Even with limited experience with authentication systems, following the setup guide will have everything configured within minutes.

Once the app is linked the Auth page in App Center will show code snippets that you can paste into your app to enable the authentication. Authenticating users from your app is as simple as a single line of code using our SDKs available for iOS and Android. Once authenticated, the SDK will handle securely storing the token and reauthenticating the users when it expires.”

Store and Sync Data

Most apps need to store some data locally and, at some point, synchronise it with your back-end. The Data feature of App Center allows you to set this up and manage it from the Azure Portal. Underneath it is powered by Azure Cosmos DB which is a global scale cloud database engine. You can start off with very basic throughput levels but know that you can grow the capacity as your app evolves.

In order to support offline use any document you create will be cached locally if a connection is not available. By default, this is retained for one day but you can override this to cache data indefinitely if required.

Cosmos DB is a multi-model, NoSQL database, which provides you the flexibility to decide how you want to model your data. It is common to persist objects as JSON so that they can be serialized and deserialized easily. Your data can be placed in multiple partitions and App Center provides two logical partitions for your app – Public for read-only data which is accessible to all users, and Private which is read-write data accessible only to a specific user. This integrates with the Auth component already described above. Do note that if you’re using Cosmos DB with a Graph model, it will work differently to this.

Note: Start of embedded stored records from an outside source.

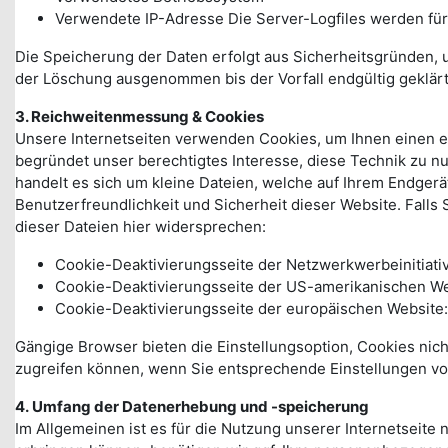
Verwendete IP-Adresse Die Server-Logfiles werden für
Die Speicherung der Daten erfolgt aus Sicherheitsgründen,
der Löschung ausgenommen bis der Vorfall endgültig geklärt 
3. Reichweitenmessung & Cookies
Unsere Internetseiten verwenden Cookies, um Ihnen einen ef
begründet unser berechtigtes Interesse, diese Technik zu nu
handelt es sich um kleine Dateien, welche auf Ihrem Endgerä
Benutzerfreundlichkeit und Sicherheit dieser Website. Fall
dieser Dateien hier widersprechen:
Cookie-Deaktivierungsseite der Netzwerkwerbeinitiati
Cookie-Deaktivierungsseite der US-amerikanischen W
Cookie-Deaktivierungsseite der europäischen Website
Gängige Browser bieten die Einstellungsoption, Cookies nicht
zugreifen können, wenn Sie entsprechende Einstellungen v
4.
Umfang der Datenerhebung und -speicherung
Im Allgemeinen ist es für die Nutzung unserer Internetseite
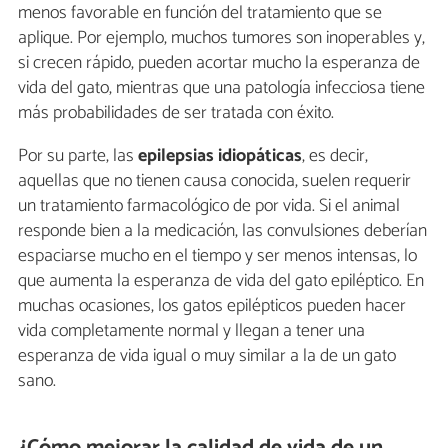
menos favorable en función del tratamiento que se
aplique. Por ejemplo, muchos tumores son inoperables y,
si crecen rápido, pueden acortar mucho la esperanza de
vida del gato, mientras que una patología infecciosa tiene
más probabilidades de ser tratada con éxito.
Por su parte, las
epilepsias idiopáticas
, es decir,
aquellas que no tienen causa conocida, suelen requerir
un tratamiento farmacológico de por vida. Si el animal
responde bien a la medicación, las convulsiones deberían
espaciarse mucho en el tiempo y ser menos intensas, lo
que aumenta la esperanza de vida del gato epiléptico. En
muchas ocasiones, los gatos epilépticos pueden hacer
vida completamente normal y llegan a tener una
esperanza de vida igual o muy similar a la de un gato
sano.
¿Cómo mejorar la calidad de vida de un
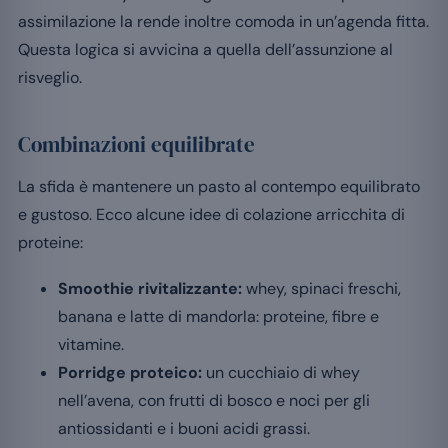
assimilazione la rende inoltre comoda in un’agenda fitta.
Questa logica si avvicina a quella dell’assunzione al
risveglio.
Combinazioni equilibrate
La sfida è mantenere un pasto al contempo equilibrato
e gustoso. Ecco alcune idee di colazione arricchita di
proteine:
Smoothie rivitalizzante:
whey, spinaci freschi,
banana e latte di mandorla: proteine, fibre e
vitamine.
Porridge proteico:
un cucchiaio di whey
nell’avena, con frutti di bosco e noci per gli
antiossidanti e i buoni acidi grassi.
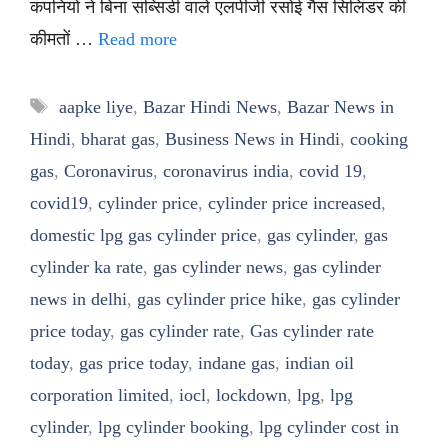
कंपनियों ने बिना सब्सिडी वाले एलपीजी रसोई गैस सिलिंडर की
कीमतों …
Read more
Tags
aapke liye
,
Bazar Hindi News
,
Bazar News in
Hindi
,
bharat gas
,
Business News in Hindi
,
cooking
gas
,
Coronavirus
,
coronavirus india
,
covid 19
,
covid19
,
cylinder price
,
cylinder price increased
,
domestic lpg gas cylinder price
,
gas cylinder
,
gas
cylinder ka rate
,
gas cylinder news
,
gas cylinder
news in delhi
,
gas cylinder price hike
,
gas cylinder
price today
,
gas cylinder rate
,
Gas cylinder rate
today
,
gas price today
,
indane gas
,
indian oil
corporation limited
,
iocl
,
lockdown
,
lpg
,
lpg
cylinder
,
lpg cylinder booking
,
lpg cylinder cost in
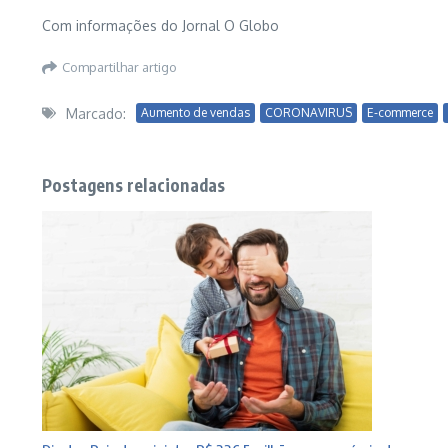
Com informações do Jornal O Globo
Compartilhar artigo
Marcado:
Aumento de vendas
CORONAVIRUS
E-commerce
Postagens relacionadas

The App Center API for Data is very simple as it handles serialization and deserialization for you. It supports the standard operations of Create, Read, Update and Delete. Each individual document is uniquely identified by its document ID and partition, which helps with scaling and keeping data organised. You can list all items of a particular type and use pagination to read them progressively. Currently the list operation only returns accessible documents so when offline it doesn’t have a cached copy of all documents.

Push Notifications

A well timed notification is a proven strategy for increasing app engagement, however a poorly timed notification can also be attributed to many app uninstalls. This is why it’s important to ensure you’re sending notifications to the right people at the right time. To do this App Center allows us to send notifications to both individual users and specific segments.

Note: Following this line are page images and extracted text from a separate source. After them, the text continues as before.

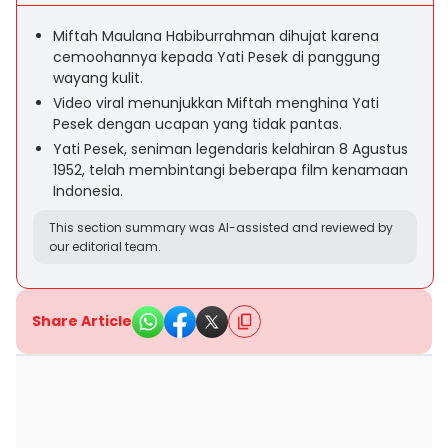
Miftah Maulana Habiburrahman dihujat karena
cemoohannya kepada Yati Pesek di panggung
wayang kulit.
Video viral menunjukkan Miftah menghina Yati
Pesek dengan ucapan yang tidak pantas.
Yati Pesek, seniman legendaris kelahiran 8 Agustus
1952, telah membintangi beberapa film kenamaan
Indonesia.
This section summary was AI-assisted and reviewed by
our editorial team.
Share Article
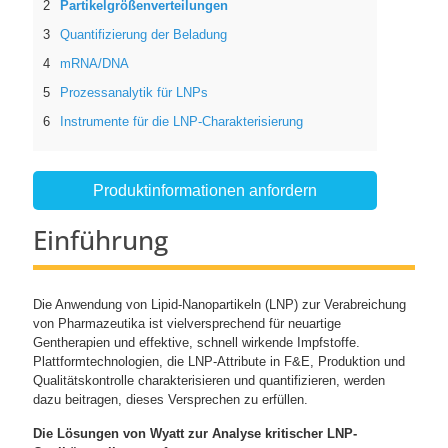
Partikelgrößenverteilungen
Quantifizierung der Beladung
mRNA/DNA
Prozessanalytik für LNPs
Instrumente für die LNP-Charakterisierung
Produktinformationen anfordern
Einführung
Die Anwendung von Lipid-Nanopartikeln (LNP) zur Verabreichung
von Pharmazeutika ist vielversprechend für neuartige
Gentherapien und effektive, schnell wirkende Impfstoffe.
Plattformtechnologien, die LNP-Attribute in F&E, Produktion und
Qualitätskontrolle charakterisieren und quantifizieren, werden
dazu beitragen, dieses Versprechen zu erfüllen.
Die Lösungen von Wyatt zur Analyse kritischer LNP-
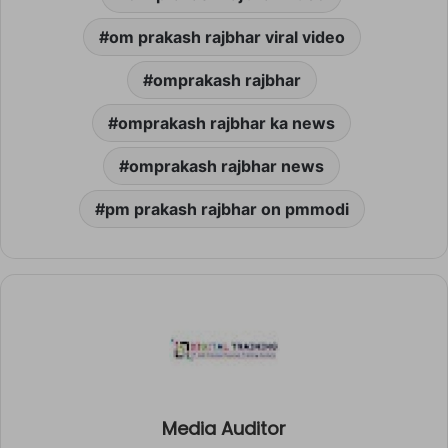
om prakash rajbhar viral video
omprakash rajbhar
omprakash rajbhar ka news
omprakash rajbhar news
pm prakash rajbhar on pmmodi
Media Auditor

However, to utilise them from your app you could potentially end up creating a lot of code and supporting services to address all the different platform implementations. App Center comes to the rescue again with a standard API which you can use to send notifications across all the major mobile platforms.

App Center allows you to send notifications both to individual users and also to specific segments called Audiences. These are based on a set of filters around properties the App Center API can identify such as app versions, countries and languages. Each custom audience can have a maximum of 1000 devices. This service allows you to quickly setup push notifications both to prompt the user and to kick off synchronisation in your app without interrupting them.

Learn more about setting up notifications.

Getting Started

If you’re already using App Center then you’ll see the new functionality within the portal. If not, you can sign up for a free App Center account and create your first app. To use Auth and Data functionality you’ll also need an Azure account but you can start with a free trial. Currently these new features are available for iOS and Android, with SDKs available for Swift, Objective-C, Java and C# developers.